Elinize sağlık..İncelemede eleştirecek yerler elbette vardır.Herkes kitapta baktığı kadarını görür ve zihninde yeniden şekillendirir..Bazen yeniden yazar bazen yapısını bozar.Bazen de yaşadığı toplumla kıyaslar ki siz burdan yola çıkarak oraya bağlamışsınız..Peki benim anlamadığım buna neden saldırılıyor? Hani nerede düşünce özgürlüğü,kim hangi hakla buna karışabilir..Bu linç kampanyalarını doğru bulmuyorum..Bir arkadaş Cemil Meriç'ten örnek vermiş ve aşağılamış.Aşağıladığın arkadaş tam da Cemil Meriç'in eleştirdiği şeyi hemen hemen aynı yazarla ilintlendirerek eleştirmiş..Hatta hemen paylaşıyorum Cemil Meriç'in sözünü;
Canavarlarla dolu bir ormandayız. Yolumuzu hayaletler kesiyor. Tanımadığımız bir dünya bu. İthal mali mefhumların kaypak ve karanlık dünyası. gerçek, kelimelerin arkasında kayboluyor.

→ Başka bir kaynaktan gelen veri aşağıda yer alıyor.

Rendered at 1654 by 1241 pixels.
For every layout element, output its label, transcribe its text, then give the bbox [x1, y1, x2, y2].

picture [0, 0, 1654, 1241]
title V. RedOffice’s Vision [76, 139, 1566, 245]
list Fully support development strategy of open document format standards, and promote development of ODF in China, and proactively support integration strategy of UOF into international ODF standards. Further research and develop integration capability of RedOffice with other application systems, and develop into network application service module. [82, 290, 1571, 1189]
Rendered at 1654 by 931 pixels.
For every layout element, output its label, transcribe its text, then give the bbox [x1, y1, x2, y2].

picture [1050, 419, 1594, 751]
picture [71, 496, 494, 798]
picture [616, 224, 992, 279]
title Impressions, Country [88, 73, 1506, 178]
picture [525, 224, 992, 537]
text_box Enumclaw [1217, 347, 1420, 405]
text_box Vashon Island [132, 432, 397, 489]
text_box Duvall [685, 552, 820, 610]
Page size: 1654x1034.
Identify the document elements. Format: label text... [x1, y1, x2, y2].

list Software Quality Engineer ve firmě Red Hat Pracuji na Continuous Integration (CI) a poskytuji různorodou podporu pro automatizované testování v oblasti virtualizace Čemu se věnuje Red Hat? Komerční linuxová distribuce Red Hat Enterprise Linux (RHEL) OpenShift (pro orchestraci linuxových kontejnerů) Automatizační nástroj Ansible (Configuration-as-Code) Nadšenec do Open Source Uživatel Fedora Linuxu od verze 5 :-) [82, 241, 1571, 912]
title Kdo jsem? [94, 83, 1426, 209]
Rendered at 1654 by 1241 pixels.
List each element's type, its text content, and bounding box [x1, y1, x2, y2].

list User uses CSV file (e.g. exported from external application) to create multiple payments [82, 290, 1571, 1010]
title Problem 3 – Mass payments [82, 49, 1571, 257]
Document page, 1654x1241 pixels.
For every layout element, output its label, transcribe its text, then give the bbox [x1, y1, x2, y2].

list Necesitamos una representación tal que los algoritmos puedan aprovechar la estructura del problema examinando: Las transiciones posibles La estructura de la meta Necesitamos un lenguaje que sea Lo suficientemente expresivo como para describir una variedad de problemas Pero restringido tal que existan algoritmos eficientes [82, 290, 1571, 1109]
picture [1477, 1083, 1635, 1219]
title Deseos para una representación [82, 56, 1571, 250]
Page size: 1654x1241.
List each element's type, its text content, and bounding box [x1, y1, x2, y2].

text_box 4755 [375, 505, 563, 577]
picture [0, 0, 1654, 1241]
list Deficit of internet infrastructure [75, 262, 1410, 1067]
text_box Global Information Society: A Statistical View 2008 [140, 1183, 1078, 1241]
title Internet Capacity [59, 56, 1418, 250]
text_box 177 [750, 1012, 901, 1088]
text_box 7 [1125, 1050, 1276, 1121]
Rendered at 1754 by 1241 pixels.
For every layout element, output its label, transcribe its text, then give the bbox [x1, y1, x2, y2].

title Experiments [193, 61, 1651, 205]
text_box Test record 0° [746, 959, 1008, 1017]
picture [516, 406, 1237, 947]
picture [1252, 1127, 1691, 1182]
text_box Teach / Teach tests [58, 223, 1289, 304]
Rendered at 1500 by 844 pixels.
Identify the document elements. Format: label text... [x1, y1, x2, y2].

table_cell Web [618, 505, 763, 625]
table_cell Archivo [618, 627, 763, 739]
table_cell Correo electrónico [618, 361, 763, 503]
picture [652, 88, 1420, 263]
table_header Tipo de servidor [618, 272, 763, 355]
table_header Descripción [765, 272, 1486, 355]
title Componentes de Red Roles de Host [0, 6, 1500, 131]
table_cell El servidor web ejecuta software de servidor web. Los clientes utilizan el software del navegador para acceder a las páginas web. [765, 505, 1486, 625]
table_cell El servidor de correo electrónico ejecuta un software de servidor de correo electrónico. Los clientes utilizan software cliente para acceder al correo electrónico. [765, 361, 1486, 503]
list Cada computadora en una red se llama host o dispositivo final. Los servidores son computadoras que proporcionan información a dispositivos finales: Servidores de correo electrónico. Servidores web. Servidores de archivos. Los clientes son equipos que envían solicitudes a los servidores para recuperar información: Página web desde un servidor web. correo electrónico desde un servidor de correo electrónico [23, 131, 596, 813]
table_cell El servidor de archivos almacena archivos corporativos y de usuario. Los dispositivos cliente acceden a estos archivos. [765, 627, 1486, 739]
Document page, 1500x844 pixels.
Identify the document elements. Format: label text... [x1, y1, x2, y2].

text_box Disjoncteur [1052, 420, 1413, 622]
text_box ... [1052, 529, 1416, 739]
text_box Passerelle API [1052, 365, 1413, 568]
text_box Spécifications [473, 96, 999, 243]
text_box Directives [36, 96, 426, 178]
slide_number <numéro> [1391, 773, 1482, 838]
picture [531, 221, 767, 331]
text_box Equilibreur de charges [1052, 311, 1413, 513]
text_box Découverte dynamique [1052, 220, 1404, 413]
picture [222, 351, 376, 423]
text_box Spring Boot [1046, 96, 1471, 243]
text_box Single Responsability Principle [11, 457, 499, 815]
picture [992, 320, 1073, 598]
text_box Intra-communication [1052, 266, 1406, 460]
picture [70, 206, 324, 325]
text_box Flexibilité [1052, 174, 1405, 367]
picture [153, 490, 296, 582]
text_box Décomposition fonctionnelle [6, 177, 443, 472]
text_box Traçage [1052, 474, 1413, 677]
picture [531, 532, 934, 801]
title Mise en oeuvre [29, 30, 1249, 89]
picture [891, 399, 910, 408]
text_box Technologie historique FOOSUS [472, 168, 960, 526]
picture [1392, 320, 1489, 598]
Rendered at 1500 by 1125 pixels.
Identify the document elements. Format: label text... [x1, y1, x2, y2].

Ne güzel tarif; "Gerici, bir toplumun gelişmesini sağlayacak hiçbir yeniliği istemeyen, her yönüyle eskiyi özleyen ve eski düzeni getirmeye çalışan (kimse)” (Meydan – Larousse). Tarifin tek kusuru bu ucûbenin hangi çağda, hangi ülkede yaşadığını söylememesi.
Murdar bir hâl’den muhteşem bir maziye kanatlanmak gericilikse, her namuslu insan gericidir.
4. Murad’a, Süleyman devrine dön! diye haykıran Koçi Bey'den Reşit Paşa’ya kadar Osmanlı Devleti’nin bütün ıslahatçıları gerici. Dante, yaşadığı çağdan iğrenir. Balzac eserini iki ezelî hakikatin ışığında yazar: Kilise ve krallık. Dostoyevski maziye âşık. Dante gerici, Balzac gerici, Dostoyevski gerici!
Gerici, ilerici... Düşünce hürriyeti bu mülevves kelimelerin esaretinden kurtulmakla başlar, düşünce hürriyeti ve düşünce namusu.